Towards Robust and Safe Reinforcement Learning with Benign Off-policy Data

Abstract

Previous work demonstrates that the optimal safe reinforcement learning (SRL) policy in a noise-free environment is vulnerable and could be unsafe under observational attacks. While adversarial training effectively improves robustness and safety, collecting samples by attacking the behavior agent online could be expensive or prohibitively dangerous in many applications. We propose the robuSt vAriational ofF-policy lEaRning (SAFER) approach, which only requires benign training data without attacking the agent. SAFER obtains an optimal non-parametric variational policy distribution via convex optimization and then uses it to improve the parametrized policy robustly via supervised learning. The two-stage policy optimization facilitates robust training, and extensive experiments on multiple robot platforms show the efficiency of SAFER in learning a robust and safe policy: achieving the same reward with much fewer constraint violations during training than on-policy baselines.

Method Overview

An overview of SAFER is shown in the left figure below. It consists of a constrained E-step and a robust M-step. The E-step step aims to find the optimal variational distribution that maximizes the reward return while satisfying the safety constraint. This step can be written as a constrained optimization problem, which has a closed-form solution and can be efficiently solved by convex optimization. The robust M-step has two components: a vanilla M-step that aims to fit the variational distribution obtained from the E-step using a parametrized policy, such as a neural network, and then achieve generalization beyond the state-action samples used for training; and an adversarial training step that aims to improve the policy robustness by optimizing toward the worst-case perturbations. The pseudo-code of SAFER is shown below.

Overview of SAFER

Pseudo-code of SAFER

Experiments

Experiment Setting 

We consider two tasks (Run and Circle) and four robots (Ball, Car, Drone, and Ant). For the Run task, the agents are rewarded for running fast between two boundaries and are given a constraint violation cost if they run across the boundaries or exceed an agent-specific velocity threshold. For the Circle task, the agents are rewarded for running in a circle but are constrained within a safe region that is smaller than the radius of the target circle. We name the tasks as Ball-Circle, Car-Circle, Drone-Run, and Ant-Run.

Circle task

Run task

Ball

Car

Drone

Ant

Baselines

On-policy Baselines. We use the adversarial training algorithm ADV-PPOL as the major on-policy baseline, which collects corrupted trajectories by the Maximum-Cost (MC) attacker to train the base safe RL agent—PPOL. We also use the Maximum-Reward (MR) attacker proposed in ADV-PPOL. We use a robust training algorithm that is effective in standard RL SA-PPOL as another baseline, which utilizes the Maximum Action Difference (MAD) attacker. We also extend it by changing the MAD attacker to a stronger MC attacker in the safe RL setting, which yields the SA-PPOL(MC) baseline. 

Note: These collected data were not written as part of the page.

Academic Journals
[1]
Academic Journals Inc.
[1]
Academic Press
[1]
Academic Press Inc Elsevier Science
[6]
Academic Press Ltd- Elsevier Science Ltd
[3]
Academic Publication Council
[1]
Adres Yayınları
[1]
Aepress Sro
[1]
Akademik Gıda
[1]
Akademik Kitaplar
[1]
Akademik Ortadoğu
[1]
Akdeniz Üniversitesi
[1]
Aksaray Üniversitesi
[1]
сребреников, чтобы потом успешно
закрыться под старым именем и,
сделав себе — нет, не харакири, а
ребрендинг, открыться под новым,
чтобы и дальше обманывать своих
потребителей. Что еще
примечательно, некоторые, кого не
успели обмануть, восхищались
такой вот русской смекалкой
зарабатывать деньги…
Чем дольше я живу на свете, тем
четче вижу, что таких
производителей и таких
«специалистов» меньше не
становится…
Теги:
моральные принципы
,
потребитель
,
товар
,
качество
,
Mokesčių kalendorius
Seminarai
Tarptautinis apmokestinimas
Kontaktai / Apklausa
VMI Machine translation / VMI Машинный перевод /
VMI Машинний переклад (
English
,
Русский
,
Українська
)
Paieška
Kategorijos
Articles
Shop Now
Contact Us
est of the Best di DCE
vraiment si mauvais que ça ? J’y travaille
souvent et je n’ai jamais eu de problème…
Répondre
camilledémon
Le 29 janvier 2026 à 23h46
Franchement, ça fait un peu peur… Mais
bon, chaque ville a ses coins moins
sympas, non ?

Off-policy Baselines. Since SAFER is closely related to the EM-based safe RL algorithm CVPO, we use it as a basic baseline and name it CVPO-vanilla. We adopt its variant, CVPO-random, which is trained under random noise as another baseline. We directly apply the same online adversarial training techniques with the MC attacker in ADV-PPOL to the off-policy setting, which yields the ADV-CVPO baseline. We consider another intuitive and simple adversarial training method by attacking the sampled data from the replay buffer, which we name the ADV-EM-CVPO baseline. The data-flow diagrams are shown in the figures below.

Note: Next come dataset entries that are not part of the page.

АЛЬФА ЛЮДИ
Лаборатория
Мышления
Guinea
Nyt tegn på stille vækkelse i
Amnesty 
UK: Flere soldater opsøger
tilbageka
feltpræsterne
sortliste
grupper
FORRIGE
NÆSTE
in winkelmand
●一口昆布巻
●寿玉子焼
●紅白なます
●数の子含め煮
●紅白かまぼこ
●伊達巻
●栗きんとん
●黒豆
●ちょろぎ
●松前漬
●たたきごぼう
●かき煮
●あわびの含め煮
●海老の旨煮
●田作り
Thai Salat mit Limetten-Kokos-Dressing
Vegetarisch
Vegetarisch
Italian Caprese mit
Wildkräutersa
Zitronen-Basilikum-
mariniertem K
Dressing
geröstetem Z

                      ADV-PPOL                                                                        ADV-CVPO                                                                                              ADV-EM-CVPO

Final Performance of SAFER - video demos

The following animations show the performance of some baselines and SAFER under MC and MR attackers in the Car-Circle environment. The first row shows the performance of CVPO-vanilla. We can observe that the vanilla EM-based safe RL method CVPO-vanilla is vulnerable to adversarial attacks, although it can attain near zero natural cost in a noise-free environment. The second row shows the performance of ADV-CVPO. The successful on-policy adversarial training techniques in ADV-PPOL do not work in the off-policy setting, as the ADV-CVPO method is not safe under adversarial attackers and even performs poorly in noise-free environments. However, it is clear that the SAFER agnets are robust and safe against adversarial attacks. More detailed results are in the table below, and more videos are available here.

Sample Efficiency During Learning

The figure below demonstrates the efficacy of utilizing each cost, i.e., how many task rewards the agent can obtain given a budget of constraint violations. SAFER is more sample efficient during learning and outperforms on-policy baselines with a large margin among all tasks: it uses 4 ~ 20 times fewer cumulative constraint violations to achieve the same task reward.